Quantum advantage versus quantum supremacy
As you read more about quantum computing, you’ll inevitably run into the concept of “quantum supremacy,” which is the idea that quantum computers are powerful enough to complete calculations that classical supercomputers can’t perform at all. IBM’s Sutor talks about establishing a quantum advantage as being more significant. Quantum advantage is the point where quantum computers perform specific computing tasks more efficiently (hundreds to thousands of times faster) or at a lower cost than using classical computing alone. It’s not for every type of problem, but it will excel at specific things. He believes this is easily achievable within this decade.
Sutor noted that quantum computing is not just as simple as manufacturing qubit. He stated there’s also science, experimental physics and engineering to refine. For example, scientists must improve quantum circuits to achieve quantum advantage. Sutor expects that in three to five years, we will see early instances of quantum advantage. However, this vision of quantum advantage requires hardware, software, and algorithms systems, to all come together.
Advice to organizations
Quantum is exciting because it forces people to move beyond the old notions of how to accomplish various computing tasks. Putting aside the old allows breakthrough thinking, which is essential for companies to take their digital journey to get to the next level. Like any other IT project, you need a quantum computing champion to explore, experiment, and evangelized the technology within your organization.
Quantum computing isn’t something you can pick up in a weekend or at the grocery store. It’s an emerging technology that is arguably five or more years away from widespread commercial use. However, an organization should begin its quantum computing education today and start to define projects that can leverage cloud-resident quantum technology.
Organizations that do this have the opportunity to create breakthroughs in areas such as material science and artificial intelligence. Many are already on this educational journey: at the recent Global Summer School, 4000 people attended workshops and labs to learn about IBM’s open source Qiskit development platform.
Individuals can take advantage of the quantum wave as well.

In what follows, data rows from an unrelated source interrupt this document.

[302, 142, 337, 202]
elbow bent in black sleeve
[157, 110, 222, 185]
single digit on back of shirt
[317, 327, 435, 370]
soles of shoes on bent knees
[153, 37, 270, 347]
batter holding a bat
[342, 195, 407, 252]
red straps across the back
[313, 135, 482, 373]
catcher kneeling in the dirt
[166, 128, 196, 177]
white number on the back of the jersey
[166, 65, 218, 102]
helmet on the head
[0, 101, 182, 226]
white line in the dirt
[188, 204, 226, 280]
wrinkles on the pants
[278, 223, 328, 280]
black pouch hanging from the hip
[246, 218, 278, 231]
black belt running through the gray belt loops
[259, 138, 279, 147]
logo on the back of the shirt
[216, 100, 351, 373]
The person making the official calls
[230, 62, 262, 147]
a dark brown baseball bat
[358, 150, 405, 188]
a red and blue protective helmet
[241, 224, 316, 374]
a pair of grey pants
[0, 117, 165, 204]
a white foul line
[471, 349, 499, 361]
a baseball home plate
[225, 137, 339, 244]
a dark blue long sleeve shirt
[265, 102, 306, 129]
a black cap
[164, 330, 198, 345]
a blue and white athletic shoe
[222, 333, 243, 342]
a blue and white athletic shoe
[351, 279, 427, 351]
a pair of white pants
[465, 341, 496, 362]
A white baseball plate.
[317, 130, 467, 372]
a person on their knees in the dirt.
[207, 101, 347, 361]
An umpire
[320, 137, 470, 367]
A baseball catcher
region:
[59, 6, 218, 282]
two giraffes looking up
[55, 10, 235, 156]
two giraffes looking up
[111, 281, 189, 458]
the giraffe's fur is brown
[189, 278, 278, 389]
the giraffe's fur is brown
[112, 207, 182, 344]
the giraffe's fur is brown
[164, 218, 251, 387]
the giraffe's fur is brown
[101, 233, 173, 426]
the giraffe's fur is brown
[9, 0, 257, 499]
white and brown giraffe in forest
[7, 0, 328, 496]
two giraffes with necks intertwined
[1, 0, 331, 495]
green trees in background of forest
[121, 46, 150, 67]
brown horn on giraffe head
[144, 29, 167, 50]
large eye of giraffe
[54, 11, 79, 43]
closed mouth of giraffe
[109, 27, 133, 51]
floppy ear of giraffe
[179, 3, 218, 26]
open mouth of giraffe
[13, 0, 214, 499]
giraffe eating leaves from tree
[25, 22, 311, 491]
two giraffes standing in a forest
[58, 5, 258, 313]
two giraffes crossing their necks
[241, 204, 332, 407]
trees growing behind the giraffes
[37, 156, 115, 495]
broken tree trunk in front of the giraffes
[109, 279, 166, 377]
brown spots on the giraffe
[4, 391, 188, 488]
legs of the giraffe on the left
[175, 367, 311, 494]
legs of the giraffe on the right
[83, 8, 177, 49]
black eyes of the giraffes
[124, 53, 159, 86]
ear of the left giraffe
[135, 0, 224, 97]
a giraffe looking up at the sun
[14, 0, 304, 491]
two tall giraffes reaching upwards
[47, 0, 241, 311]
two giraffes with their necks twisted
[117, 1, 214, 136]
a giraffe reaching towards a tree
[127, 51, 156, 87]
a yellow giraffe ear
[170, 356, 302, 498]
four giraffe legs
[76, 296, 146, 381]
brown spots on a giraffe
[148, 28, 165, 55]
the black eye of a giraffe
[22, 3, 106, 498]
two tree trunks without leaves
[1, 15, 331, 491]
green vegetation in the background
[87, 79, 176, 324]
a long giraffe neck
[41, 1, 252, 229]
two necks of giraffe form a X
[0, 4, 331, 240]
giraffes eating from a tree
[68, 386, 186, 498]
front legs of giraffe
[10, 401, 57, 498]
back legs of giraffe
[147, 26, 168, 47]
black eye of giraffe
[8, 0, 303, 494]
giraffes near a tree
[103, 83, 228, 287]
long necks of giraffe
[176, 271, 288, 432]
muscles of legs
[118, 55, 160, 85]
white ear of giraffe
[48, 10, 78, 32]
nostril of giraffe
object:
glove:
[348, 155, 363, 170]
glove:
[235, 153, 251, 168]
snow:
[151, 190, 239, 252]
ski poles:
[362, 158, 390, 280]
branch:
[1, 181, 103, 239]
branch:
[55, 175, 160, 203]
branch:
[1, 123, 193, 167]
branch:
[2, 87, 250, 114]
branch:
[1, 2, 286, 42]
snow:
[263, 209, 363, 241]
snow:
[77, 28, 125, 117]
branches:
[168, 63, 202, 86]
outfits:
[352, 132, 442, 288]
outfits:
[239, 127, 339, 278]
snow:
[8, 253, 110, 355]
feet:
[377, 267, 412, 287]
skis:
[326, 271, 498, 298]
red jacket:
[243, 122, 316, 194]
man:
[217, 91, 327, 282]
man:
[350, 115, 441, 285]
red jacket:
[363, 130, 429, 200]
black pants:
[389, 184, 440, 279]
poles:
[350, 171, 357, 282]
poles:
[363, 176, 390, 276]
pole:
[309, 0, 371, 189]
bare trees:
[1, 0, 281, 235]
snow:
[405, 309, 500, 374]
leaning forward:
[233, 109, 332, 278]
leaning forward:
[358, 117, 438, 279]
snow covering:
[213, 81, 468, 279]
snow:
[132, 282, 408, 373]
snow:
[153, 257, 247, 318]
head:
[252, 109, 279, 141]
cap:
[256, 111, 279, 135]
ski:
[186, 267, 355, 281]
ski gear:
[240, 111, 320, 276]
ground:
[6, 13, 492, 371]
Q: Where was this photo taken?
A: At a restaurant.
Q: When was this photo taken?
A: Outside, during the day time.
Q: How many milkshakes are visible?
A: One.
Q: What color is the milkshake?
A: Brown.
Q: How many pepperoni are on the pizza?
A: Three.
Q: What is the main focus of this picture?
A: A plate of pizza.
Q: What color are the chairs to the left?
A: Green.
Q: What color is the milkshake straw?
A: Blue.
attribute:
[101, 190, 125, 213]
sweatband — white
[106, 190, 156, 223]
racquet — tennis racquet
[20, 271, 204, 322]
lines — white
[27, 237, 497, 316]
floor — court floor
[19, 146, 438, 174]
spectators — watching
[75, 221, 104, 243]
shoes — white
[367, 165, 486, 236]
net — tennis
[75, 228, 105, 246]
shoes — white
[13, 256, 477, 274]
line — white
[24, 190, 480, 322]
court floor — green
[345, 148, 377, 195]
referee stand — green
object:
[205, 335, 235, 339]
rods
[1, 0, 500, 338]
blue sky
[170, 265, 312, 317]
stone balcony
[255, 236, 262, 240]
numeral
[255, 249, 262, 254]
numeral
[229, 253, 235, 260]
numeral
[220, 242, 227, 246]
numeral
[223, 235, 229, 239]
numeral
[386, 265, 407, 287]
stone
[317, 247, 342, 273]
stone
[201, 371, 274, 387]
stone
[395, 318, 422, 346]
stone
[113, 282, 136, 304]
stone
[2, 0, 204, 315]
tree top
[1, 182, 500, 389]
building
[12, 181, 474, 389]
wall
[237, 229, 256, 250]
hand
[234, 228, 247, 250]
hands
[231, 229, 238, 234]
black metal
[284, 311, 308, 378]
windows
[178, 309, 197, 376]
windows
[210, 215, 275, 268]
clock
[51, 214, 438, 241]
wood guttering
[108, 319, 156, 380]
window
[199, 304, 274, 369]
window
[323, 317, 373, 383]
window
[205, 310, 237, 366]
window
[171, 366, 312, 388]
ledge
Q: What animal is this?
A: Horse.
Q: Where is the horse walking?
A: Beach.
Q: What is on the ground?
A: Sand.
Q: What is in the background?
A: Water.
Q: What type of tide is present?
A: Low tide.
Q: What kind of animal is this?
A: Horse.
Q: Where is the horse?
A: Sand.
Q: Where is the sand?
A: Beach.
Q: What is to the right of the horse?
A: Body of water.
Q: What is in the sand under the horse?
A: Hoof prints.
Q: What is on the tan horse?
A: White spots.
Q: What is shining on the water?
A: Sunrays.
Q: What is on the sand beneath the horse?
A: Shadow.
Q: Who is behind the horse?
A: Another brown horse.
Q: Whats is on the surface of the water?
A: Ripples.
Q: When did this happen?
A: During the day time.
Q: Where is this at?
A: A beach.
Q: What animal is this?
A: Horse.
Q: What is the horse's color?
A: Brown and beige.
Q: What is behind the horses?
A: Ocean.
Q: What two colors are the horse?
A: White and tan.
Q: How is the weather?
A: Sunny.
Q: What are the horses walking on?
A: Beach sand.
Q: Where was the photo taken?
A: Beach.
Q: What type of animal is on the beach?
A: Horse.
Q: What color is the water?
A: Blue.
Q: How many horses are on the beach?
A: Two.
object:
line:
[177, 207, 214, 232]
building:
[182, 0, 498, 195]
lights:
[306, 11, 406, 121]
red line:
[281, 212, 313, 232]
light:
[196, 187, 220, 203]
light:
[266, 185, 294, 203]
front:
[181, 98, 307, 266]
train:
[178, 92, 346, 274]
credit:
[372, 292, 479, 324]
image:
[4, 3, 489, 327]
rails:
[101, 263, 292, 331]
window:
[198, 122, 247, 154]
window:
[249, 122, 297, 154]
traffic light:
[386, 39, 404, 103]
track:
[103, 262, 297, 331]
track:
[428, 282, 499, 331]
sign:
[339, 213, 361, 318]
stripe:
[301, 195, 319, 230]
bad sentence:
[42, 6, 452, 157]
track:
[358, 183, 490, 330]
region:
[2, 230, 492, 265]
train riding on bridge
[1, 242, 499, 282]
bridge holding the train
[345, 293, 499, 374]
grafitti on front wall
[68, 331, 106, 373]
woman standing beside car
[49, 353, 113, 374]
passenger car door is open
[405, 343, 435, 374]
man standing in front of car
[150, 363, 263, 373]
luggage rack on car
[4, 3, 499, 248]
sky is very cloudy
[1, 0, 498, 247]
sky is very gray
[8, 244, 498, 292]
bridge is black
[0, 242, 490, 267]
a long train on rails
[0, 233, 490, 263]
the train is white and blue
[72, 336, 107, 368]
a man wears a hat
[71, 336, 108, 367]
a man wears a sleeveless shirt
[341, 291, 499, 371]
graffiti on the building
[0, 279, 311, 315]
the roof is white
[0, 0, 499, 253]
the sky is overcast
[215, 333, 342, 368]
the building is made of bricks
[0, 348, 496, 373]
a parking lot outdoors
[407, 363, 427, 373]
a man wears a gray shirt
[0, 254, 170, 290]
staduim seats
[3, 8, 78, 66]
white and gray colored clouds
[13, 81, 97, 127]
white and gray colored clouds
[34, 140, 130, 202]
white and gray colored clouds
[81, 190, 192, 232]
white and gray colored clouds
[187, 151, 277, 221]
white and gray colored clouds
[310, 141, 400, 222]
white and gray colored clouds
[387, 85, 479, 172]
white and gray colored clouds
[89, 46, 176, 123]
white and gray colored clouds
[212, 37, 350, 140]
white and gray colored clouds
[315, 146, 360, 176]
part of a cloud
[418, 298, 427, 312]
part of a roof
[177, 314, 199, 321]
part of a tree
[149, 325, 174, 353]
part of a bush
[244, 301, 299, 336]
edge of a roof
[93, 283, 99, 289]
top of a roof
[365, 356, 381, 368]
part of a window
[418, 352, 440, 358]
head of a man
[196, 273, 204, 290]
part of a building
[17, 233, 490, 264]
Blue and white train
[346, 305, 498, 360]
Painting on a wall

The evolution of quantum computing also provides an opportunity for people to engage in learning new computing skills to enter a market at its inception. Since the fundamentals of quantum differ from classical computing, it doesn’t require previous knowledge or the need to relearn skills.
It’s an exciting time in computing. We have real problems, such as creating vaccines, that quantum computing can help us develop faster and better. Researchers and technology vendors are supplying training and free access to computing resources that cost billions of dollars to design. Anyone with the desire and aptitude to learn a new skill has the opportunity to participate in the next wave of computing jobs regardless of race, age, or other affiliations. The world is what you make it and individuals can use quantum computing to make it better.